CITY of North Vancouver council approved the rezoning and renovation of an industrial building at 246 East First St. Monday night, but it was the unique parking challenges - and solutions - that dominated most of the discussion.

The renovated building will be the first one on the North Shore to include a mechanically elevated, double-decker parking system and the developer will install new on-street angle parking.

Using the Israeli-made 2Park system, the driver eases the car onto a metal platform, which is then lifted in place over another parking spot below. Similar systems are common around Europe, Asia and Israel, and increasingly in North America, architect Kent Halex told council.
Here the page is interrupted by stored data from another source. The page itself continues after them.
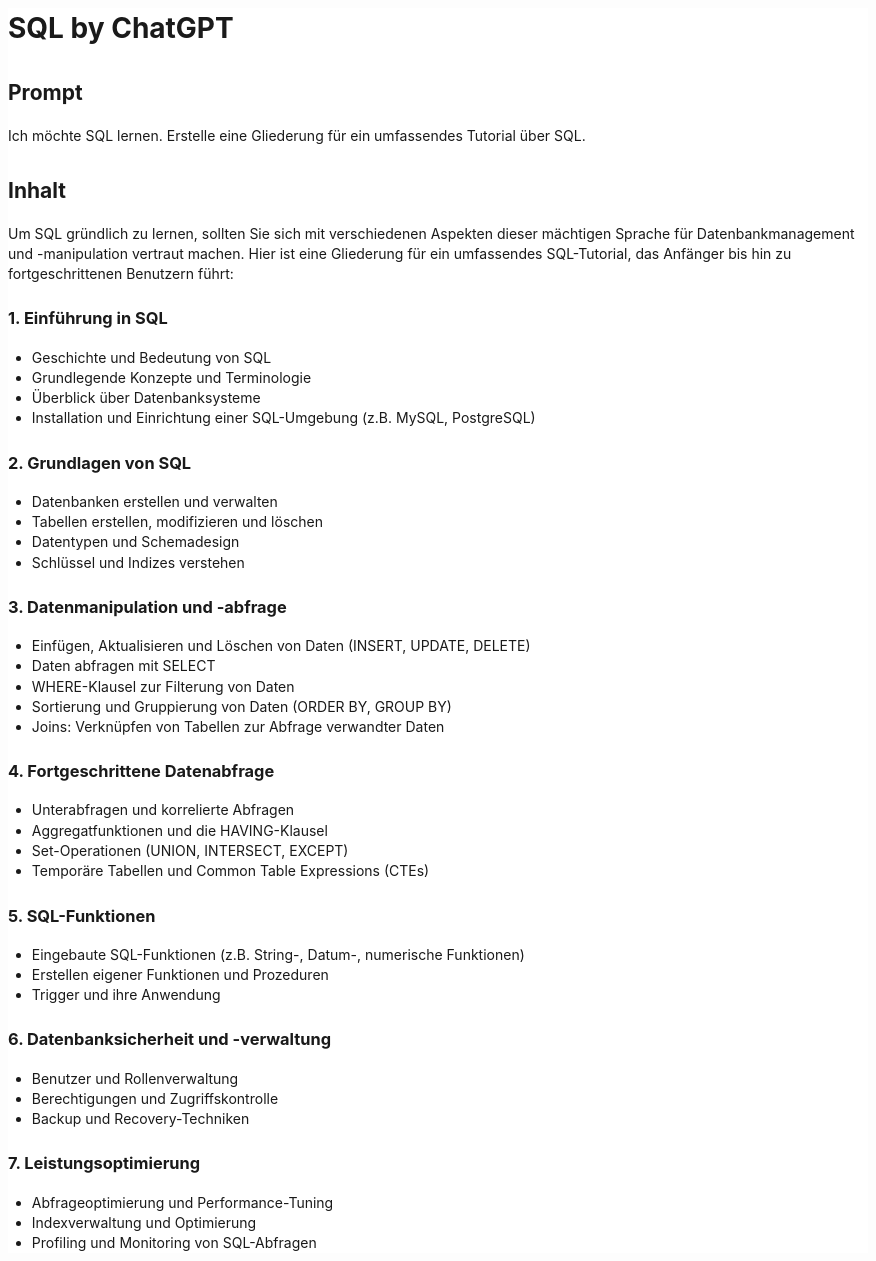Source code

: # SQL by ChatGPT

## Prompt

Ich möchte SQL lernen. Erstelle eine Gliederung für ein umfassendes Tutorial über SQL.

## Inhalt

Um SQL gründlich zu lernen, sollten Sie sich mit verschiedenen Aspekten dieser mächtigen Sprache für Datenbankmanagement und -manipulation vertraut machen. Hier ist eine Gliederung für ein umfassendes SQL-Tutorial, das Anfänger bis hin zu fortgeschrittenen Benutzern führt:

### 1. Einführung in SQL
- Geschichte und Bedeutung von SQL
- Grundlegende Konzepte und Terminologie
- Überblick über Datenbanksysteme
- Installation und Einrichtung einer SQL-Umgebung (z.B. MySQL, PostgreSQL)

### 2. Grundlagen von SQL
- Datenbanken erstellen und verwalten
- Tabellen erstellen, modifizieren und löschen
- Datentypen und Schemadesign
- Schlüssel und Indizes verstehen

### 3. Datenmanipulation und -abfrage
- Einfügen, Aktualisieren und Löschen von Daten (INSERT, UPDATE, DELETE)
- Daten abfragen mit SELECT
- WHERE-Klausel zur Filterung von Daten
- Sortierung und Gruppierung von Daten (ORDER BY, GROUP BY)
- Joins: Verknüpfen von Tabellen zur Abfrage verwandter Daten

### 4. Fortgeschrittene Datenabfrage
- Unterabfragen und korrelierte Abfragen
- Aggregatfunktionen und die HAVING-Klausel
- Set-Operationen (UNION, INTERSECT, EXCEPT)
- Temporäre Tabellen und Common Table Expressions (CTEs)

### 5. SQL-Funktionen
- Eingebaute SQL-Funktionen (z.B. String-, Datum-, numerische Funktionen)
- Erstellen eigener Funktionen und Prozeduren
- Trigger und ihre Anwendung

### 6. Datenbanksicherheit und -verwaltung
- Benutzer und Rollenverwaltung
- Berechtigungen und Zugriffskontrolle
- Backup und Recovery-Techniken

### 7. Leistungsoptimierung
- Abfrageoptimierung und Performance-Tuning
- Indexverwaltung und Optimierung
- Profiling und Monitoring von SQL-Abfragen
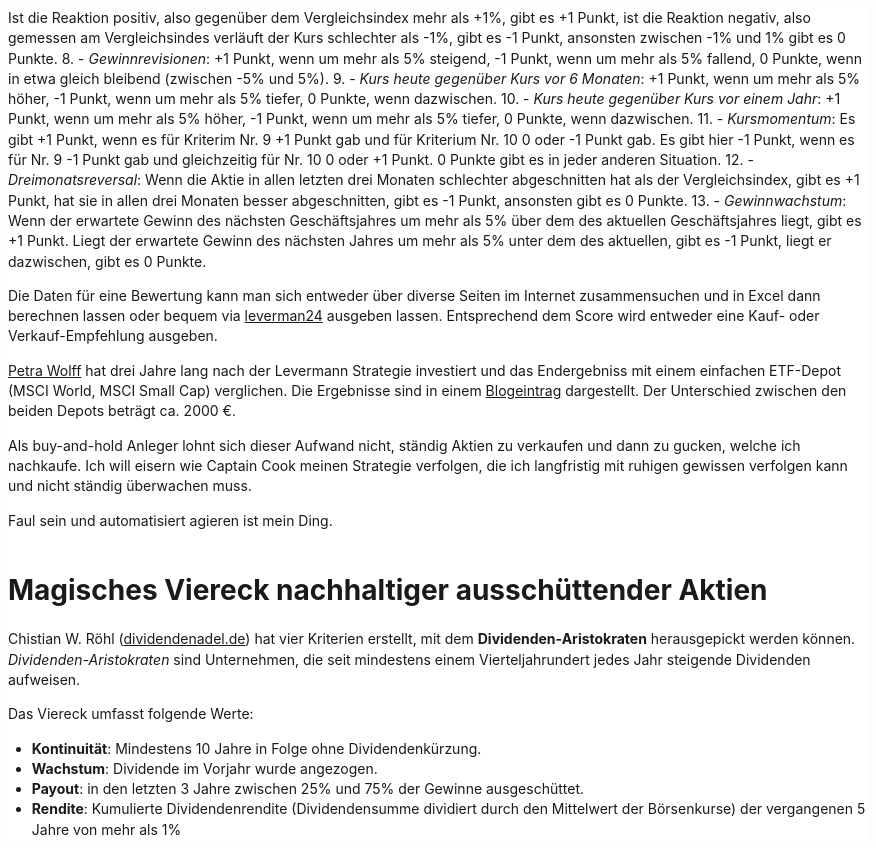 Ist die Reaktion positiv, also gegenüber dem Vergleichsindex mehr als +1%, gibt es +1 Punkt, ist die Reaktion negativ, also gemessen am Vergleichsindes verläuft der Kurs schlechter als -1%, gibt es -1 Punkt, ansonsten zwischen -1% und 1% gibt es 0 Punkte.
8. - *Gewinnrevisionen*:
+1 Punkt, wenn um mehr als 5% steigend, -1 Punkt, wenn um mehr als 5% fallend, 0 Punkte, wenn in etwa gleich bleibend (zwischen -5% und 5%).
9. - *Kurs heute gegenüber Kurs vor 6 Monaten*:
+1 Punkt, wenn um mehr als 5% höher, -1 Punkt, wenn um mehr als 5% tiefer, 0 Punkte, wenn dazwischen.
10. - *Kurs heute gegenüber Kurs vor einem Jahr*:
+1 Punkt, wenn um mehr als 5% höher, -1 Punkt, wenn um mehr als 5% tiefer, 0 Punkte, wenn dazwischen.
11. - *Kursmomentum*:
Es gibt +1 Punkt, wenn es für Kriterim Nr. 9 +1 Punkt gab und für Kriterium Nr. 10 0 oder -1 Punkt gab. Es gibt hier -1 Punkt, wenn es für Nr. 9 -1 Punkt gab und gleichzeitig für Nr. 10 0 oder +1 Punkt. 0 Punkte gibt es in jeder anderen Situation.
12. - *Dreimonatsreversal*:
Wenn die Aktie in allen letzten drei Monaten schlechter abgeschnitten hat als der Vergleichsindex, gibt es +1 Punkt, hat sie in allen drei Monaten besser abgeschnitten, gibt es -1 Punkt, ansonsten gibt es 0 Punkte.
13. - *Gewinnwachstum*:
Wenn der erwartete Gewinn des nächsten Geschäftsjahres um mehr als 5% über dem des aktuellen Geschäftsjahres liegt, gibt es +1 Punkt. Liegt der erwartete Gewinn des nächsten Jahres um mehr als 5% unter dem des aktuellen, gibt es -1 Punkt, liegt er dazwischen, gibt es 0 Punkte.


Die Daten für eine Bewertung kann man sich entweder über diverse Seiten im Internet zusammensuchen und in Excel dann berechnen lassen oder bequem via [leverman24](https://levermann24.com) ausgeben lassen. Entsprechend dem Score wird entweder eine Kauf- oder Verkauf-Empfehlung ausgeben.


[Petra Wolff](https://petrawolff.blog/2019/01/01/drei-jahre-experiment-levermann-depot/) hat drei Jahre lang nach der Levermann Strategie investiert und das Endergebniss mit einem einfachen ETF-Depot (MSCI World, MSCI Small Cap) verglichen. Die Ergebnisse sind in einem [Blogeintrag](https://petrawolff.blog/2019/01/01/drei-jahre-experiment-levermann-depot/) dargestellt. Der Unterschied zwischen den beiden Depots beträgt ca. 2000 €.


Als buy-and-hold Anleger lohnt sich dieser Aufwand nicht, ständig Aktien zu verkaufen und dann zu gucken, welche ich nachkaufe. Ich will eisern wie Captain Cook meinen Strategie verfolgen, die ich langfristig mit ruhigen gewissen verfolgen kann und nicht ständig überwachen muss.

Faul sein und automatisiert agieren ist mein Ding.


# Magisches Viereck nachhaltiger ausschüttender Aktien

Chistian W. Röhl ([dividendenadel.de](https://www.dividendenadel.de)) hat vier Kriterien erstellt, mit dem **Dividenden-Aristokraten** herausgepickt werden können. *Dividenden-Aristokraten* sind Unternehmen, die seit mindestens einem Vierteljahrundert jedes Jahr steigende Dividenden aufweisen.


Das Viereck umfasst folgende Werte:

- **Kontinuität**: Mindestens 10 Jahre in Folge ohne Dividendenkürzung.
- **Wachstum**: Dividende im Vorjahr wurde angezogen.
- **Payout**: in den letzten 3 Jahre zwischen 25% und 75% der Gewinne ausgeschüttet.
- **Rendite**: Kumulierte Dividendenrendite (Dividendensumme dividiert durch den Mittelwert der Börsenkurse) der vergangenen 5 Jahre von mehr als 1%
Parking a car on the top layer takes about one minute, and only trained employees at the building will be able to use it. The system will cost about $150,000 turn five parking spaces on the lot into 10.

Once complete, the renovated building will feature a new top floor housing two offices, a second floor redeveloped as restaurant/ catering space and industrial storage, while the main floor will remain industrial with a 500square-foot coffee shop added. The increase in commercial density meant the developer would have to add more on-site parking spaces the lot simply didn't have room for.

The area is already known for having way more drivers wanting to park than spaces available, as several local business owners pointed out during the first part of a public hearing held on Feb. 4.

Council adjourned the public hearing to ask staff to work with the developer to see what other parking solutions could be included to alleviate neighbours' concerns.

To sweeten the deal, the developer has agreed to convert 12 parallel parking spots on East First along Derek Inman Park to 20 spaces of angle parking at an approximate cost of $130,000.

The majority on council agreed the net addition of parking to the neighbourhood, including eight new spots available to the public on First Street, was a good compromise, as did several neighbours who withdrew letters and statements opposing the project.

While even the most strident supporters of the redevelopment acknowledged the already existing parking stress in the neighbourhood, overhauling the existing building would allow for more employment-generating land use in Lower Lonsdale, which has been one of council's goals.

Not every neighbour agreed with the electric lift parking, however.

Jeff Birch, owner of an apartment building at 255 East Second St., urged council to turn down the application for fear that, in time, the mechanical parking spots would become an unkempt eyesore, especially for the tenants in his building.

"Why does the City of North Vancouver want to be guinea pig for North America for testing out this type of system?" he asked.

Birch also pointed to the potential for other industrial landlords in the neighbourhood to add more density without adequate parking, or future owners of the building not using it for its intended use as reasons to reject the application.

Not sharing Birch's trepidation, Coun. Linda Buchanan countered that the city was facing an opportunity to use a creative solution to a perpetual problem.

"My response back would be, 'Why not?'" she said. "Why wouldn't we want to be innovative? Why wouldn't we want to take something that hasn't been used in the metro region and see if it works?"

The motion to allow the redevelopment passed 5-2 with Couns. Pam Bookham and Don Bell opposed.

Bookham praised the design and use of the building but stressed the rezoning sought wouldn't fit within a framework of policies available to everyone.

"I don't like change, one application at a time. I don't think it lends itself to identifying the basis on which we move forward on a set of principals that can be replicated by other property owners in the neighbourhood," she said.